--- GIVEN RECORDS Enclosed Below ---

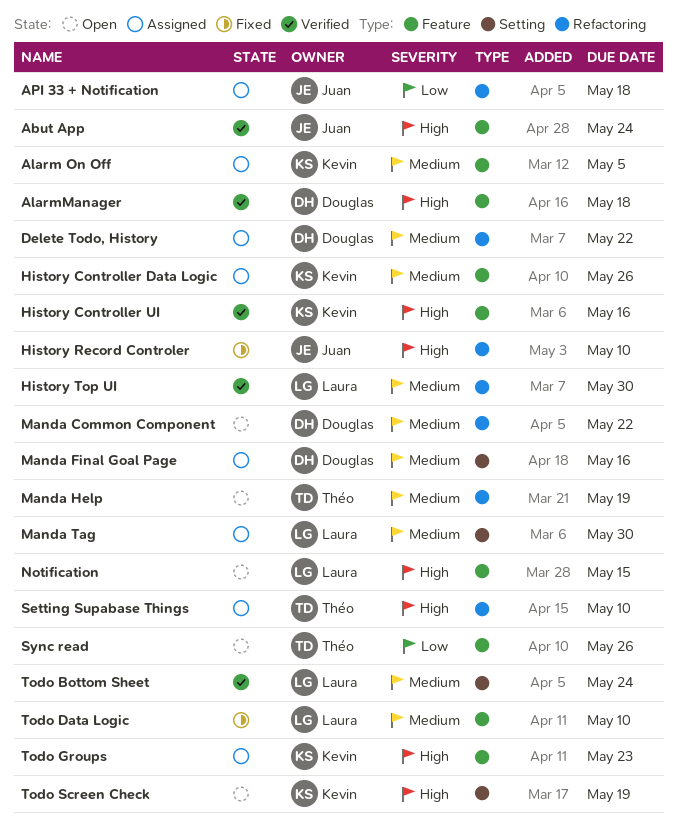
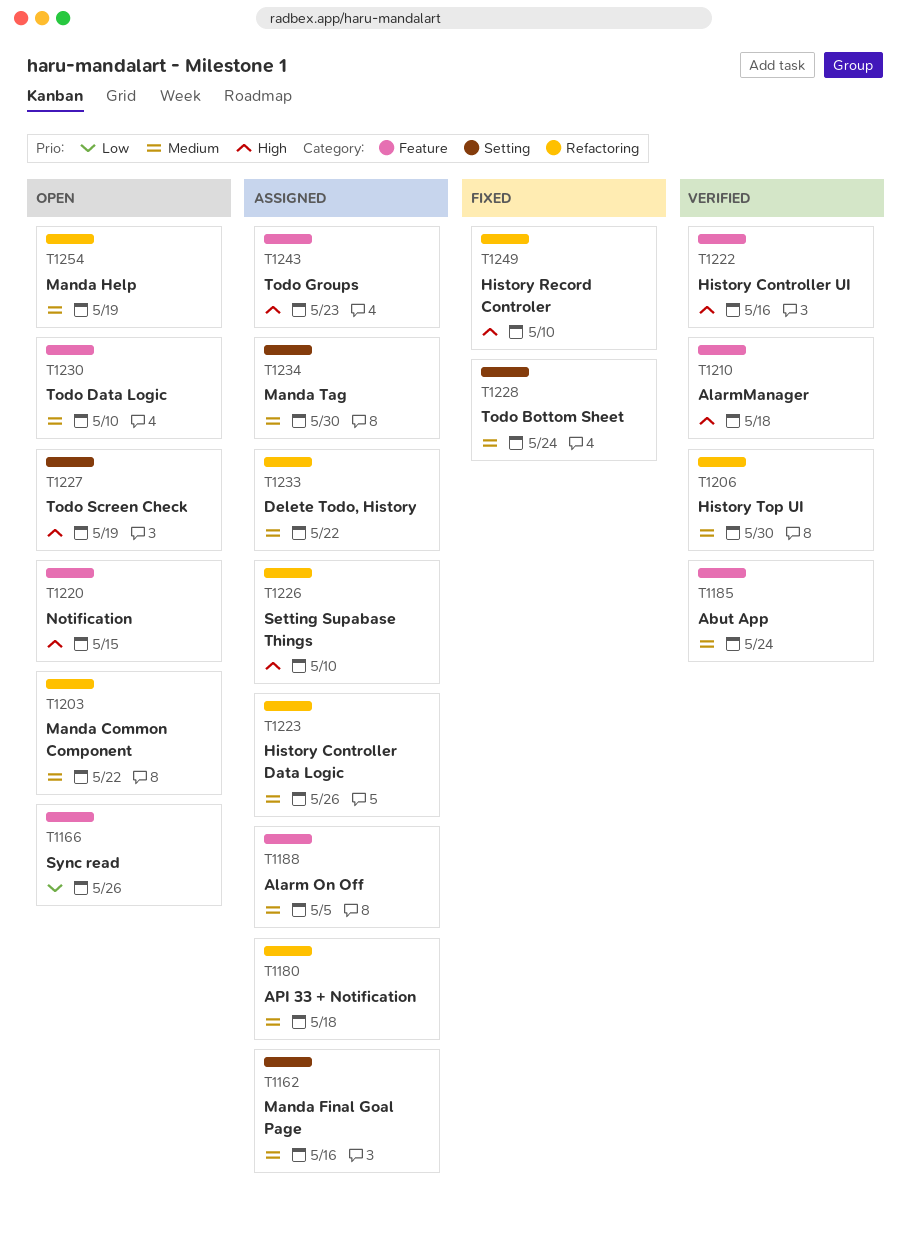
Abut App, priority: High -> Medium
API 33 + Notification, priority: Low -> Medium
History Controller Data Logic, label: Feature -> Refactoring
Todo Bottom Sheet, status: Verified -> Fixed
Todo Data Logic, status: Fixed -> Open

--- End of Enclosed GIVEN RECORDS ---

**TASK OBJECTIVE:**
Of the lines above, copy each one that contains the word "Logic".

**ANSWER SECTION:**
History Controller Data Logic, label: Feature -> Refactoring
Todo Data Logic, status: Fixed -> Open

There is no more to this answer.